## WORK REQUEST 1
In the instruction set architecture text, what example is given for the stack architecture?

## SOURCE EXTRACT
BEGIN

Instruction Set Architecture (ISA)
1. The Essence of ISA
Instruction Set Architecture is the contract between hardware and software:
- Defines what operations a processor can execute
- Defines how operands are accessed
- Defines how instructions are encoded in binary
An ISA is an abstract specification, independent of any specific implementation (microarchitecture). The same ISA can have radically different microarchitecture implementations.
graph TB
subgraph "Software Layer"
A[High-Level Languages C/C++/Rust]
B[Compiler]
C[Assembly Language]
end
subgraph "ISA Contract Layer"
D[Instruction Set Architecture]
end
subgraph "Hardware Layer"
E[Microarchitecture Impl. A]
F[Microarchitecture Impl. B]
G[Microarchitecture Impl. C]
end
A --> B --> C --> D
D --> E
D --> F
D --> G
style D fill:#fff9c4,stroke:#f9a825
2. ISA Classification
2.1 By Operand Location
| Type | Operand Source | Example |
|---|---|---|
| Stack architecture | Operands implicit on stack top | JVM bytecode |
| Accumulator architecture | One operand implicit as accumulator | Early x86 |
| Register-memory | One operand can come from memory | x86 |
| Register-register (Load-Store) | Operands must be in registers | ARM, RISC-V, MIPS |
2.2 CISC vs RISC
graph LR
subgraph "CISC Design Philosophy"
C1[Complex instructions]
C2[Variable-length encoding]
C3[Instructions can directly access memory]
C4[Rich addressing modes]
C5[Microcode implementation]
end
subgraph "RISC Design Philosophy"

END

## DATA EXCERPTS
BEGIN

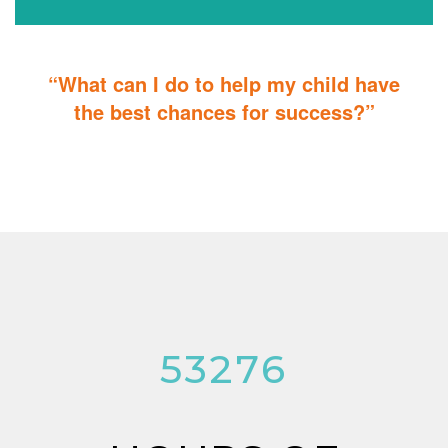
“What can I do to help my child have
the best chances for success?”
You can do it too! Parent Training teaches you how to integrate
therapy for children with autism into everyday tasks for extra
reinforcement.
53276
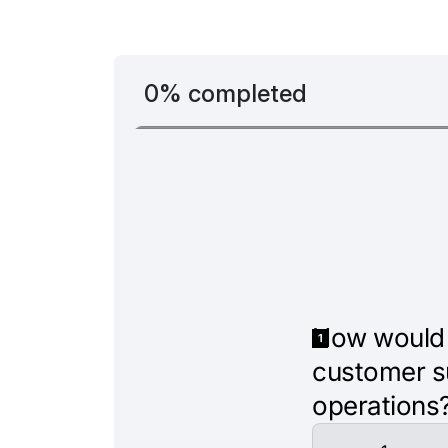
0% completed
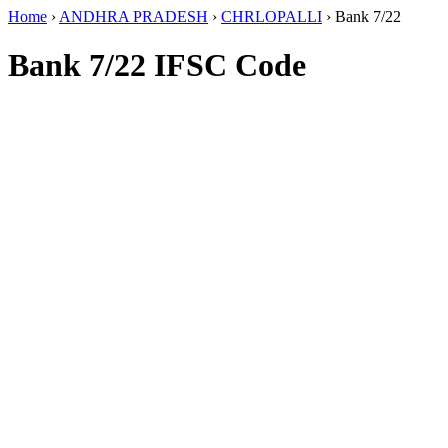
Home
›
ANDHRA PRADESH
›
CHRLOPALLI
›
Bank 7/22
Bank 7/22 IFSC Code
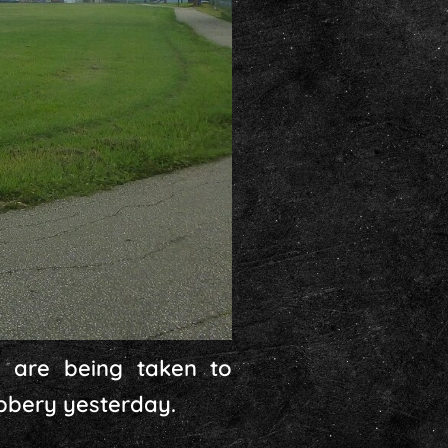
 are being taken to
obbery yesterday.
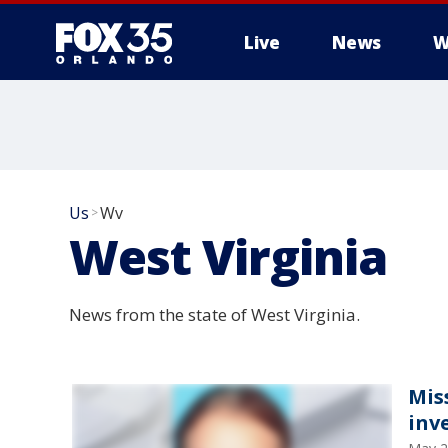
Live
News
W
Us
Wv
>
West Virginia
News from the state of West Virginia.
Mis
inv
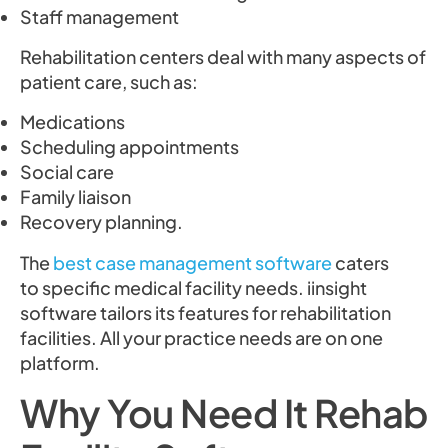
Staff management
Rehabilitation centers deal with many aspects of
patient care, such as:
Medications
Scheduling appointments
Social care
Family liaison
Recovery planning.
The
best case management software
caters
to specific medical facility needs. iinsight
software tailors its features for rehabilitation
facilities. All your practice needs are on one
platform.
Why You Need It Rehab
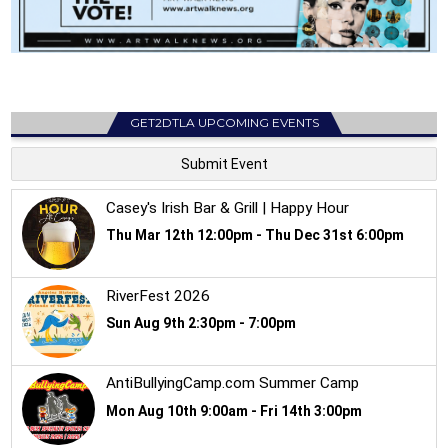
GET2DTLA UPCOMING EVENTS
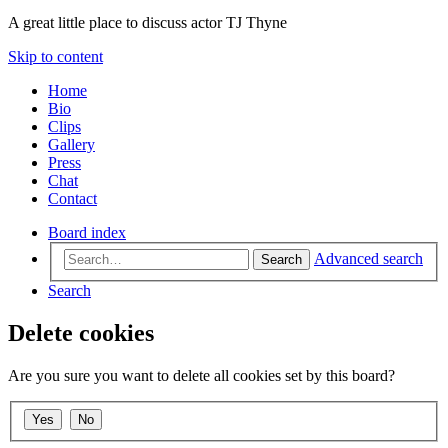
A great little place to discuss actor TJ Thyne
Skip to content
Home
Bio
Clips
Gallery
Press
Chat
Contact
Board index
Advanced search
Search
Search
Delete cookies
Are you sure you want to delete all cookies set by this board?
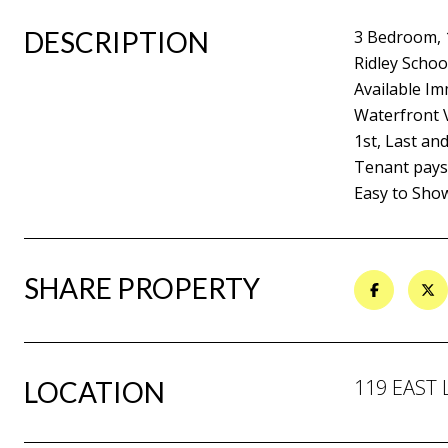
DESCRIPTION
3 Bedroom,
Ridley School
Available Im
Waterfront 
1st, Last an
Tenant pays a
Easy to Sho
SHARE PROPERTY
119 EAST 
LOCATION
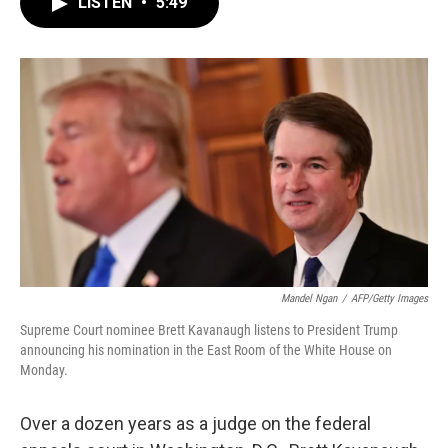
LISTEN
•
5:49
e
t
k
i
b
t
e
l
o
e
d
o
r
I
k
n
Mandel Ngan
/
AFP/Getty Images
Supreme Court nominee Brett Kavanaugh listens to President Trump
announcing his nomination in the East Room of the White House on
Monday.
Over a dozen years as a judge on the federal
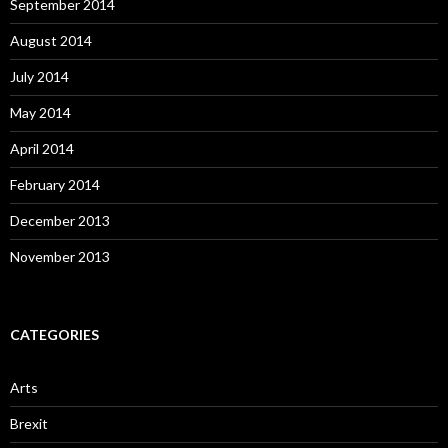
September 2014
August 2014
July 2014
May 2014
April 2014
February 2014
December 2013
November 2013
CATEGORIES
Arts
Brexit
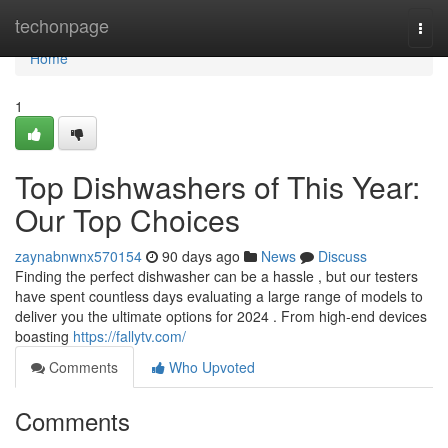
Home
techonpage
Togg
navi
Home
1
Top Dishwashers of This Year:
Our Top Choices
zaynabnwnx570154
90 days ago
News
Discuss
Finding the perfect dishwasher can be a hassle , but our testers
have spent countless days evaluating a large range of models to
deliver you the ultimate options for 2024 . From high-end devices
boasting
https://fallytv.com/
Comments
Who Upvoted
Comments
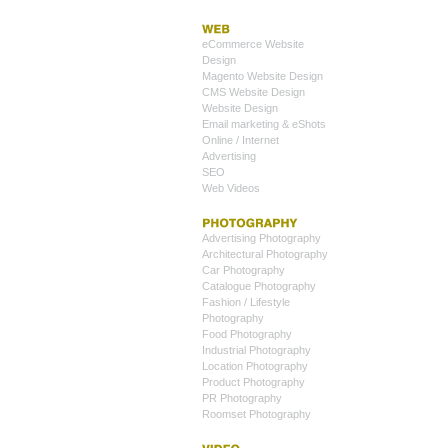
eCommerce Website
Design
Magento Website Design
CMS Website Design
Website Design
Email marketing & eShots
Online / Internet
Advertising
SEO
Web Videos
Advertising Photography
Architectural Photography
Car Photography
Catalogue Photography
Fashion / Lifestyle
Photography
Food Photography
Industrial Photography
Location Photography
Product Photography
PR Photography
Roomset Photography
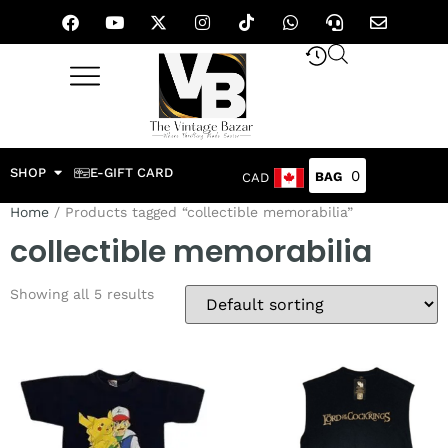
SHOP
E-GIFT CARD
0
CAD
Home
/ Products tagged “collectible memorabilia”
collectible memorabilia
Showing all 5 results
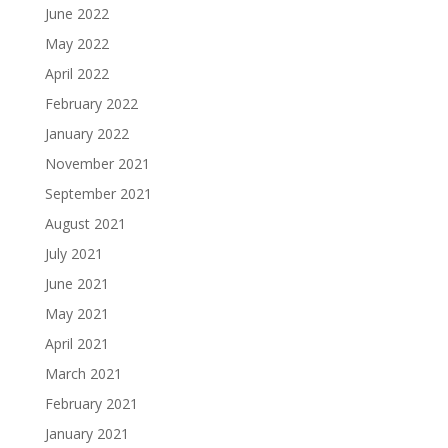
June 2022
May 2022
April 2022
February 2022
January 2022
November 2021
September 2021
August 2021
July 2021
June 2021
May 2021
April 2021
March 2021
February 2021
January 2021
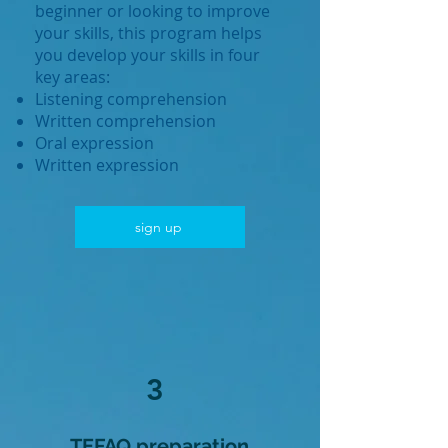
beginner or looking to improve
your skills, this program helps
you develop your skills in four
key areas:
Listening comprehension
Written comprehension
Oral expression
Written expression
sign up
3
TEFAQ preparation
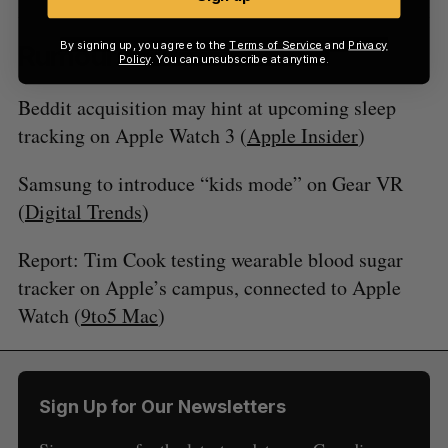
By signing up, you agree to the
Terms of Service
and
Privacy
Rumours
Policy
. You can unsubscribe at anytime.
Beddit acquisition may hint at upcoming sleep
tracking on Apple Watch 3 (
Apple Insider
)
Samsung to introduce “kids mode” on Gear VR
(
Digital Trends
)
Report: Tim Cook testing wearable blood sugar
tracker on Apple’s campus, connected to Apple
Watch (
9to5 Mac
)
Sign Up for Our Newsletters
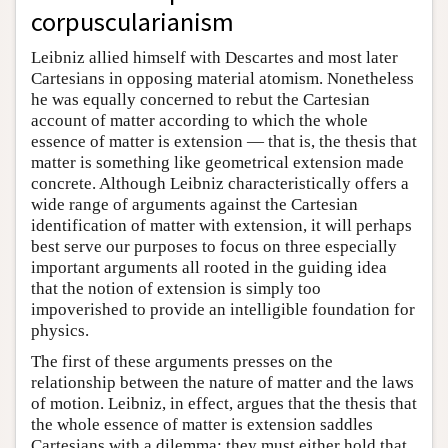
corpuscularianism
Leibniz allied himself with Descartes and most later
Cartesians in opposing material atomism. Nonetheless
he was equally concerned to rebut the Cartesian
account of matter according to which the whole
essence of matter is extension — that is, the thesis that
matter is something like geometrical extension made
concrete. Although Leibniz characteristically offers a
wide range of arguments against the Cartesian
identification of matter with extension, it will perhaps
best serve our purposes to focus on three especially
important arguments all rooted in the guiding idea
that the notion of extension is simply too
impoverished to provide an intelligible foundation for
physics.
The first of these arguments presses on the
relationship between the nature of matter and the laws
of motion. Leibniz, in effect, argues that the thesis that
the whole essence of matter is extension saddles
Cartesians with a dilemma: they must either hold that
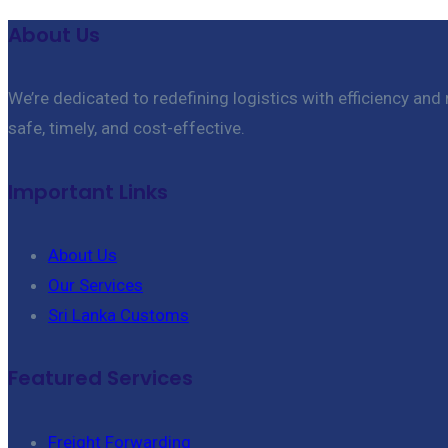
About Us
We’re dedicated to redefining logistics with efficiency and
safe, timely, and cost-effective.
Important Links
About Us
Our Services
Sri Lanka Customs
Featured Services
Freight Forwarding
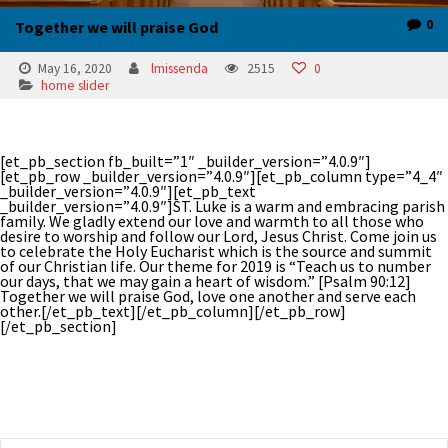
0
Together we will praise God
May 16, 2020
lmissenda
2515
0
home slider
[et_pb_section fb_built=”1″ _builder_version=”4.0.9″]
[et_pb_row _builder_version=”4.0.9″][et_pb_column type=”4_4″
_builder_version=”4.0.9″][et_pb_text
_builder_version=”4.0.9″]ST. Luke is a warm and embracing parish
family. We gladly extend our love and warmth to all those who
desire to worship and follow our Lord, Jesus Christ. Come join us
to celebrate the Holy Eucharist which is the source and summit
of our Christian life. Our theme for 2019 is “Teach us to number
our days, that we may gain a heart of wisdom.” [Psalm 90:12]
Together we will praise God, love one another and serve each
other.[/et_pb_text][/et_pb_column][/et_pb_row]
[/et_pb_section]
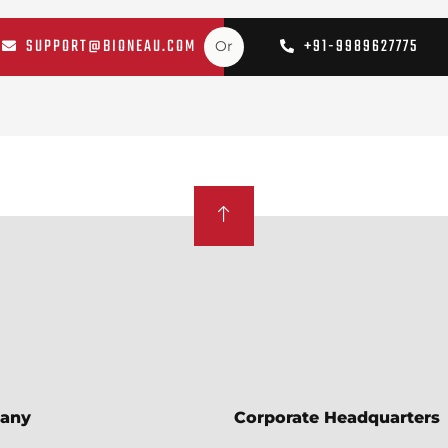
SUPPORT@BIONEAU.COM
+91-9989627775
Or
any
Corporate Headquarters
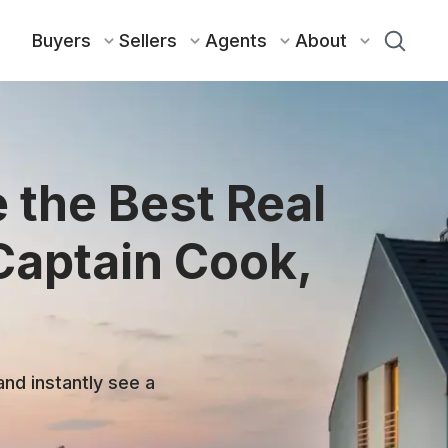
Buyers
Sellers
Agents
About
 the Best Real
Captain Cook,
and instantly see a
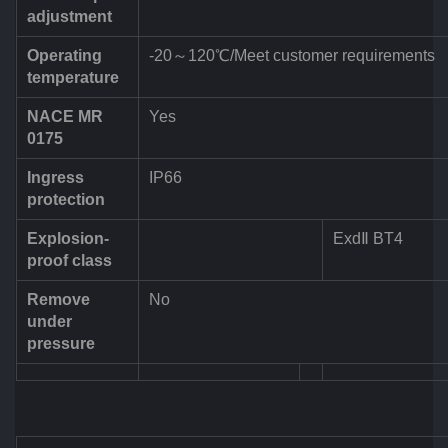
adjustment
Operating
-20～120℃/Meet customer requirements
temperature
NACE MR
Yes
0175
Ingress
IP66
protection
Explosion-
ExdⅡ BT4
proof class
Remove
No
under
pressure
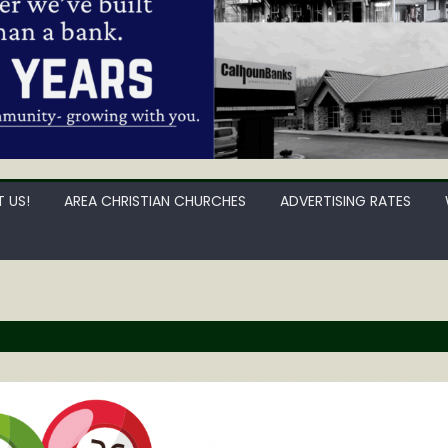
 US!
AREA CHRISTIAN CHURCHES
ADVERTISING RATES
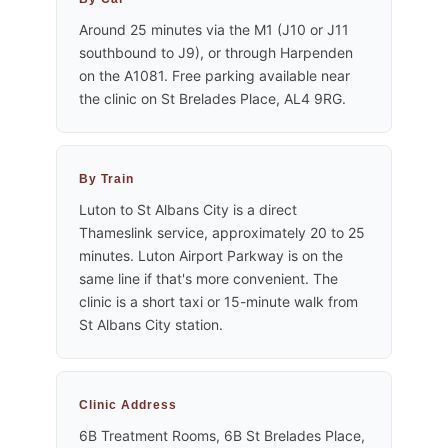
Around 25 minutes via the M1 (J10 or J11
southbound to J9), or through Harpenden
on the A1081. Free parking available near
the clinic on St Brelades Place, AL4 9RG.
By Train
Luton to St Albans City is a direct
Thameslink service, approximately 20 to 25
minutes. Luton Airport Parkway is on the
same line if that's more convenient. The
clinic is a short taxi or 15-minute walk from
St Albans City station.
Clinic Address
6B Treatment Rooms, 6B St Brelades Place,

END

## WORK REQUEST 2
Return the lines of the records starting at the line that contains "By signing up, you agree to the" and stopping after the line that contains "Sign Up for Our Newsletters".

## RESPONSE 1
JVM bytecode

## RESPONSE 2
By signing up, you agree to the
Terms of Service
and
Privacy
Rumours
Policy
. You can unsubscribe at anytime.
Beddit acquisition may hint at upcoming sleep
tracking on Apple Watch 3 (
Apple Insider
)
Samsung to introduce “kids mode” on Gear VR
(
Digital Trends
)
Report: Tim Cook testing wearable blood sugar
tracker on Apple’s campus, connected to Apple
Watch (
9to5 Mac
)
Sign Up for Our Newsletters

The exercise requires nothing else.